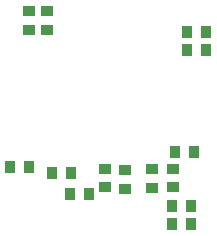
<source format=gbp>
G04*
G04 #@! TF.GenerationSoftware,Altium Limited,Altium Designer,19.1.8 (144)*
G04*
G04 Layer_Color=128*
%FSLAX25Y25*%
%MOIN*%
G70*
G01*
G75*
%ADD25R,0.03543X0.03937*%
%ADD28R,0.03937X0.03543*%
D25*
X222325Y158075D02*
D03*
X228625D02*
D03*
X282625Y139075D02*
D03*
X276325D02*
D03*
X276325Y145075D02*
D03*
X282625D02*
D03*
X281325Y197075D02*
D03*
X287625D02*
D03*
X283625Y163075D02*
D03*
X277325D02*
D03*
X287625Y203075D02*
D03*
X281325D02*
D03*
X242625Y156075D02*
D03*
X236325D02*
D03*
X248625Y149075D02*
D03*
X242325D02*
D03*
D28*
X234475Y203925D02*
D03*
Y210224D02*
D03*
X228475Y210224D02*
D03*
Y203925D02*
D03*
X276475Y157724D02*
D03*
Y151425D02*
D03*
X269475Y157441D02*
D03*
Y151142D02*
D03*
X253975Y151425D02*
D03*
Y157724D02*
D03*
X260475Y150776D02*
D03*
Y157075D02*
D03*
M02*

</source>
________________________
What you will do: You need to restate all of the entries above exactly and leave the pictures behind.

Reply:
<source format=gbp>
G04*
G04 #@! TF.GenerationSoftware,Altium Limited,Altium Designer,19.1.8 (144)*
G04*
G04 Layer_Color=128*
%FSLAX25Y25*%
%MOIN*%
G70*
G01*
G75*
%ADD25R,0.03543X0.03937*%
%ADD28R,0.03937X0.03543*%
D25*
X222325Y158075D02*
D03*
X228625D02*
D03*
X282625Y139075D02*
D03*
X276325D02*
D03*
X276325Y145075D02*
D03*
X282625D02*
D03*
X281325Y197075D02*
D03*
X287625D02*
D03*
X283625Y163075D02*
D03*
X277325D02*
D03*
X287625Y203075D02*
D03*
X281325D02*
D03*
X242625Y156075D02*
D03*
X236325D02*
D03*
X248625Y149075D02*
D03*
X242325D02*
D03*
D28*
X234475Y203925D02*
D03*
Y210224D02*
D03*
X228475Y210224D02*
D03*
Y203925D02*
D03*
X276475Y157724D02*
D03*
Y151425D02*
D03*
X269475Y157441D02*
D03*
Y151142D02*
D03*
X253975Y151425D02*
D03*
Y157724D02*
D03*
X260475Y150776D02*
D03*
Y157075D02*
D03*
M02*

</source>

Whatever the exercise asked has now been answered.